Repetition forms habit, my nana used to say.
Whether it is writing code or reading it, repetition taps into the procedural memory mechanism of your brain becoming unconscious. Sooner or later, you'll become unaware that "self" is even there. This can be a great thing or the exact opposite of what you want.
There's something very cool about procedural memory: If instead of mechanical, the repetition is fueled by willingness, reasoning and fun, it forms intuition.
The goal, then, is to make complex semantics simple enough that a programmer will be willing (eager even) to reason about complex problems and develop intuition, instead of doing whatever the compiler tells you to do to make your thing work, and end up developing a mechanical habit.
A compiler who has to remind intermediate/veteran Swift programmers of a missing self.
or a missing @escaping
, or whatever, is a problem in the language. I see this happen all the time. To coworkers, to friends and to my face. And the response to it never is "Phew!", it is "Ugh." (sometimes followed by a random expletive.)
• The optionality of self
is what the problem is.
It introduces semantic ambiguity between a complex subject you don't face often (memory management in ARC), and a very simple and familiar one ("reaching a member of an object").

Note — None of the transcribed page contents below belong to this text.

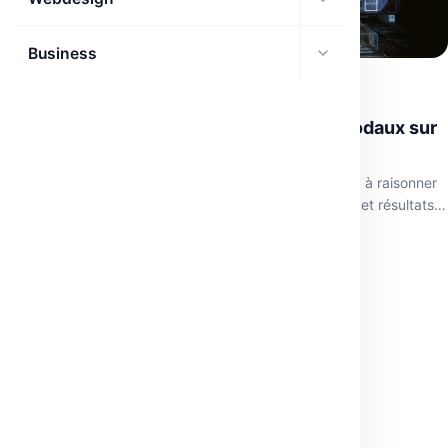
Business
DÉCOUVERTES IA
ConTextual : Évaluer les modèles multimodaux sur
des scènes textuelles riches
ConTextual teste la capacité des modèles multimodaux à raisonner
sur des images textuelles riches. Découvrez les enjeux et résultats
clés.
avril 6, 2026
·
3 min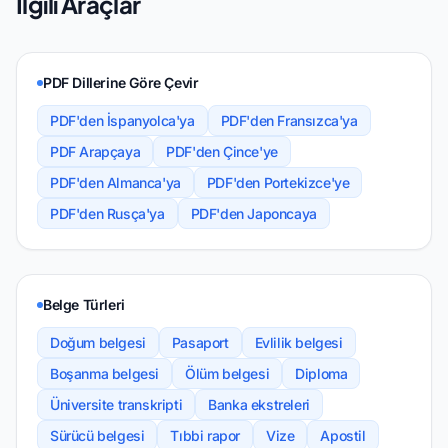
İlgili Araçlar
PDF Dillerine Göre Çevir
PDF'den İspanyolca'ya
PDF'den Fransızca'ya
PDF Arapçaya
PDF'den Çince'ye
PDF'den Almanca'ya
PDF'den Portekizce'ye
PDF'den Rusça'ya
PDF'den Japoncaya
Belge Türleri
Doğum belgesi
Pasaport
Evlilik belgesi
Boşanma belgesi
Ölüm belgesi
Diploma
Üniversite transkripti
Banka ekstreleri
Sürücü belgesi
Tıbbi rapor
Vize
Apostil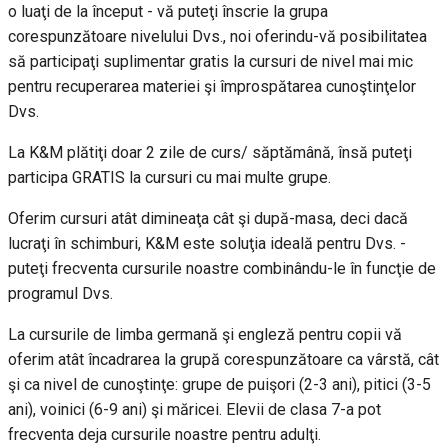
o luaţi de la început - vă puteţi înscrie la grupa
corespunzătoare nivelului Dvs., noi oferindu-vă posibilitatea
să participaţi suplimentar gratis la cursuri de nivel mai mic
pentru recuperarea materiei şi împrospătarea cunoştinţelor
Dvs.
La K&M plătiţi doar 2 zile de curs/ săptămână, însă puteţi
participa GRATIS la cursuri cu mai multe grupe.
Oferim cursuri atât dimineaţa cât şi după-masa, deci dacă
lucraţi în schimburi, K&M este soluţia ideală pentru Dvs. -
puteţi frecventa cursurile noastre combinându-le în funcţie de
programul Dvs.
La cursurile de limba germană şi engleză pentru copii vă
oferim atât încadrarea la grupă corespunzătoare ca vârstă, cât
şi ca nivel de cunoştinţe: grupe de puişori (2-3 ani), pitici (3-5
ani), voinici (6-9 ani) şi măricei. Elevii de clasa 7-a pot
frecventa deja cursurile noastre pentru adulţi.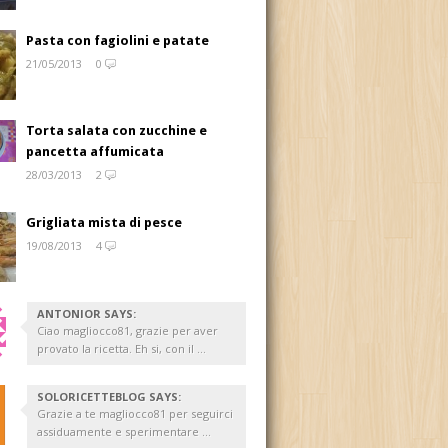
Pasta con fagiolini e patate
21/05/2013
0
Torta salata con zucchine e
pancetta affumicata
28/03/2013
2
Grigliata mista di pesce
19/08/2013
4
ANTONIOR SAYS:
Ciao magliocco81, grazie per aver
provato la ricetta. Eh si, con il ...
SOLORICETTEBLOG SAYS:
Grazie a te magliocco81 per seguirci
assiduamente e sperimentare ...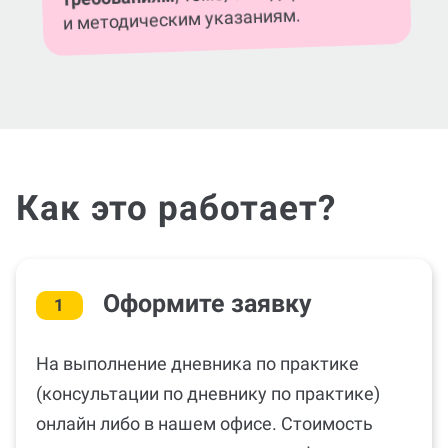
и методическим указаниям.
Как это работает?
Оформите заявку
1
На выполнение дневника по практике
(консультации по дневнику по практике)
онлайн либо в нашем офисе. Стоимость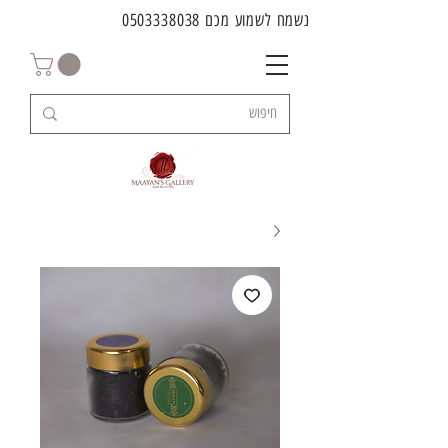
נשמח לשמוע מכם
0503338038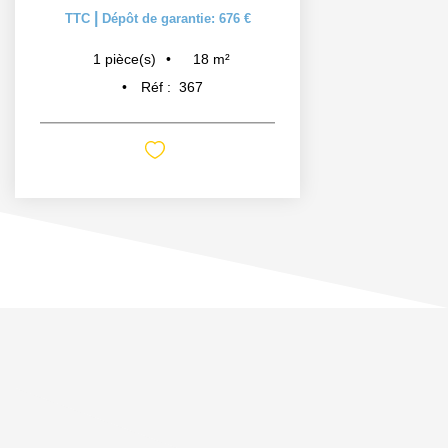
|
TTC
Dépôt de garantie: 676 €
18
m²
1
pièce(s)
Réf :
367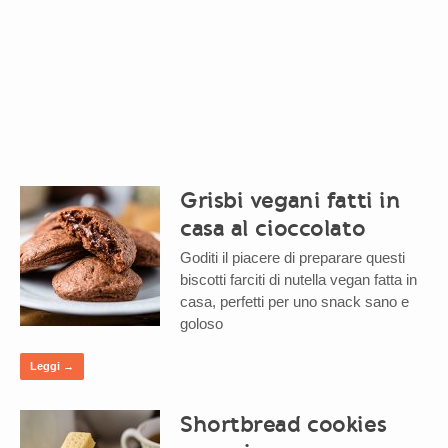
Grisbi vegani fatti in
casa al cioccolato
Goditi il piacere di preparare questi
biscotti farciti di nutella vegan fatta in
casa, perfetti per uno snack sano e
goloso
Leggi →
Shortbread cookies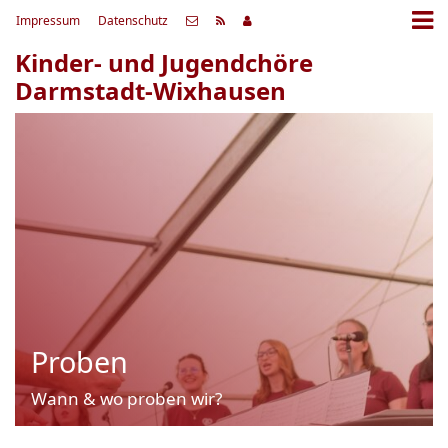
Impressum
Datenschutz
Kinder- und Jugendchöre
Darmstadt-Wixhausen
Proben
Wann & wo proben wir?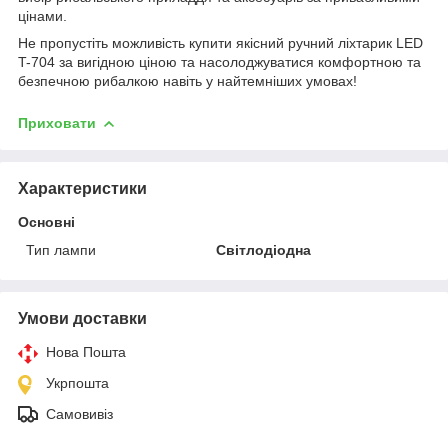
цінами.
Не пропустіть можливість купити якісний ручний ліхтарик LED
T-704 за вигідною ціною та насолоджуватися комфортною та
безпечною рибалкою навіть у найтемніших умовах!
Приховати
Характеристики
Основні
Тип лампи
Світлодіодна
Умови доставки
Нова Пошта
Укрпошта
Самовивіз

As much as I love Swift, this is kind of a major "wat" to me.
Especially if you're a newcomer trying something inane like updating a label inside an async closure: "Implicit use of self, use self to make closure capture semantics expli" huh? what? wait, there's a fix it button. Whatever, fix it.
This almost guarantees users won't even understand why they should reason about what this is about. It's a nuisance. Even worse, some could end up forming a habit of ignoring the problem till they can feel it's fangs in their butt cheeks.
Two (hopefully) solutions are:
-
Do the exact opposite: Disallow the usage of
self.
everywhere it's optional except when it is obligatory. This would make the semantics around it a bit more explicit, without making it repetitive enough as to end up becoming ignored noise. -
Explicit ownership semantics ala Rust. Which is the current direction in which Swift is headed, as far as I can remember from https://github.com/apple/swift/blob/master/docs/OwnershipManifesto.md. And the best answer we have to this problem so far, in my arrogant opinion.
Btw, code that is easier to reason and code with bad noise to signal ratio is a dichotomy.